I also have some plants that need some serious pruning (a couple are downright embarrassing) and a couple of yuccas that I’ll need a chainsaw to divide. But I’ll save those for another post…
Jessica says: I make lots of mistakes. Seriously. Probably more than anyone else you know. I’m good for at least a baker’s dozen every day, making me about as far from a Type A personality as a person can get. The good news is that, unlike making a left turn from the right lane, gardening mistakes are no big deal. They’re nothing more than an “educational experience”, right? Plants are forgiving. Insurance companies are not.
And so, I present to you a few of the more humorous gardening blunders I’ve committed over the years. Learn from them, my friends. For while they won’t drive your insurance rates up, avoiding them will save you time, money, and headaches.

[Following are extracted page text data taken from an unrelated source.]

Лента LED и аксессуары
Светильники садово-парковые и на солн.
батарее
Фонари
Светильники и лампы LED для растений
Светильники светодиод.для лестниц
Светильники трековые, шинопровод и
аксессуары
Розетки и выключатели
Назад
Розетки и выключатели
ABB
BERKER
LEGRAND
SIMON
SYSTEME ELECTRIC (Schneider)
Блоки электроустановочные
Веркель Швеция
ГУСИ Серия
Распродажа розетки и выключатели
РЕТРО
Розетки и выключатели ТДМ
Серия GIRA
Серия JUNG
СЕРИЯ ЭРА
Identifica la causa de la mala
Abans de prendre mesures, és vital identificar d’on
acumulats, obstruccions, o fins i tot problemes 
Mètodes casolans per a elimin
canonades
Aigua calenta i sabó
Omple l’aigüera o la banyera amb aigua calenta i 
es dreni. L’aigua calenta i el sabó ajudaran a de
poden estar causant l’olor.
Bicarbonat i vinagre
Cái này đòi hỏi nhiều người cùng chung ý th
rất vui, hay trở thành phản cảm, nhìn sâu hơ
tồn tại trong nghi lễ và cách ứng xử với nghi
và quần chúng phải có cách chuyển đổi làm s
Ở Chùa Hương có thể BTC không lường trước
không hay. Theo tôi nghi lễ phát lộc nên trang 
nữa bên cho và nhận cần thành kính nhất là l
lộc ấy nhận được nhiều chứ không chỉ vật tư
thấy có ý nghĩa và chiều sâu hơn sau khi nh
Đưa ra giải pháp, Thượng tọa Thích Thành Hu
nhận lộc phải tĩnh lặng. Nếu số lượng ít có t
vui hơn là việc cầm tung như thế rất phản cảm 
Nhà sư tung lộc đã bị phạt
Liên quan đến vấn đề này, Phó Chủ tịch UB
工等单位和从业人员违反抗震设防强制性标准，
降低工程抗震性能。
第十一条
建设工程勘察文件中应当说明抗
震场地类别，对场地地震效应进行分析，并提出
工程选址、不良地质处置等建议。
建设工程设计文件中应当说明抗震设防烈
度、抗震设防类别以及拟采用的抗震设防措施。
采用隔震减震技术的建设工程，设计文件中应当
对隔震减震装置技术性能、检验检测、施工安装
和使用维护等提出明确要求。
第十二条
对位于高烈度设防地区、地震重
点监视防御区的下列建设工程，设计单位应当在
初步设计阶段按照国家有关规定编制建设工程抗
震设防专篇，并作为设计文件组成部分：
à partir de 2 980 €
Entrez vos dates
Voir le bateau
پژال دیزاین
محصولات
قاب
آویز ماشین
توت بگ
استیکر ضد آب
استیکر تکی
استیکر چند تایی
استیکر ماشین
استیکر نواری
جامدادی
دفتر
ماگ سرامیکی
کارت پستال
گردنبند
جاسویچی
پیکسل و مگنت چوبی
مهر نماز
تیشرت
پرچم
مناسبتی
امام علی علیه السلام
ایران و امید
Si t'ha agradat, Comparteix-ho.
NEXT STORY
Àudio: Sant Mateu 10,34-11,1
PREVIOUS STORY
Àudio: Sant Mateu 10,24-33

* One year I got all fancy and decided to build a row of pea brush. You know, one of those wattle-like trellising systems built from branched twigs inserted into the soil? I made a whole 20-foot row of it. It took me three days to harvest the branches and weave them together. When it was finally complete, it was about three-feet tall, perfect for supporting spring shell peas. Except that I accidentally planted eight-foot tall snap peas there instead.
* Then there was the time I had the brilliant idea to put a handful of bone meal into every hole as I was planting 225 tulip bulbs. Later that afternoon, I found all the bulbs scattered across the lawn. And my dog’s face completely covered in mud.
* Oh, and let’s not forget what the United States Postal Service had to say about the time I planted a sweet autumn clematis at the base of our mailbox. I got a letter in the mail (imagine that!) stating that I had to remove the offending plant because it was “infested with bees” and posing a threat to the mail carrier.
And so now I make a promise. A promise to make 2014 my first mistake-free gardening season ever. I’m done making mistakes. Everything will be perfect this year. I swear.
I’ll see y’all later. I’m headed out to plant a new wisteria. I think it’s gonna look great growing up my downspout.
We could go on and on, but we don’t want to bore you (read: embarrass ourselves) any more. Even people who have been gardening their whole lives still make plenty of mistakes! Take the pressure off – think of the garden as one big experiment and don’t sweat the mistakes.